Find Me is due out on October 29 in the US, with a release date in other territories to be confirmed.
Speaking to Vulture about the follow-up novel, Aciman said the world of Call Me By Your Name had “never left” him.
“Though I created the characters and was the author of their lives, what I never expected was that they’d end up teaching me things about intimacy and about love that I didn’t quite think I knew until I’d put them down on paper,” he said.
“The film made me realise that I wanted to be back with them and watch them over the years – which is why I wrote Find Me,” he said.
The author first tweeted last December to announce the follow up, writing at the time, “I would actually love a sequel to Call Me By Your Name. In fact I am writing one.”

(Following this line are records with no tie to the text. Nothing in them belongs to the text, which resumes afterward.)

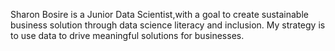 
Sharon Bosire is a Junior Data Scientist,with a goal to create sustainable business solution through data science literacy and inclusion.
My strategy is to use  data to drive meaningful solutions for businesses.
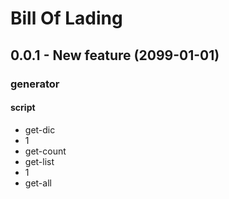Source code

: <!---
-- File created: Sat Apr 18 2020 11:26:51 GMT+0800 (GMT+08:00) with Oradew for VS Code
-->
# Bill Of Lading

## 0.0.1 - New feature (2099-01-01)

### generator
#### script
- get-dic
- 1
- get-count
- get-list
- 1
- get-all


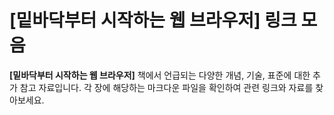 # [밑바닥부터 시작하는 웹 브라우저] 링크 모음

**[밑바닥부터 시작하는 웹 브라우저]** 책에서 언급되는 다양한 개념, 기술, 표준에 대한 추가 참고 자료입니다. 각 장에 해당하는 마크다운 파일을 확인하여 관련 링크와 자료를 찾아보세요.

Film adaptation’s director also working on a sequel
Last year, the film adaptation of Call My By Your Name scored four Oscar nominations, including Best Picture.
Director Luca Guadagnino said last March that he was also involved in the sequel and was “conceiving the story with André Aciman, and it’s gonna happen five or six years afterwards.”
Actor Timotheé Chalamet also confirmed a continuation was being discussed, and suggested he and Armie Hammer were keen to reprise their roles.
But Hammer said this week in an interview with Vulture that the project was still in early discussions, and there was no guarantee it would be made.
“I’m sort of coming around to the idea that the first one was so special for everyone who made it, and so many people who watched it felt like it really touched them, or spoke to them,” Hammer said.
“And it felt like a really perfect storm of so many things, that if we do make a second one, I think we’re setting ourselves up for disappointment.”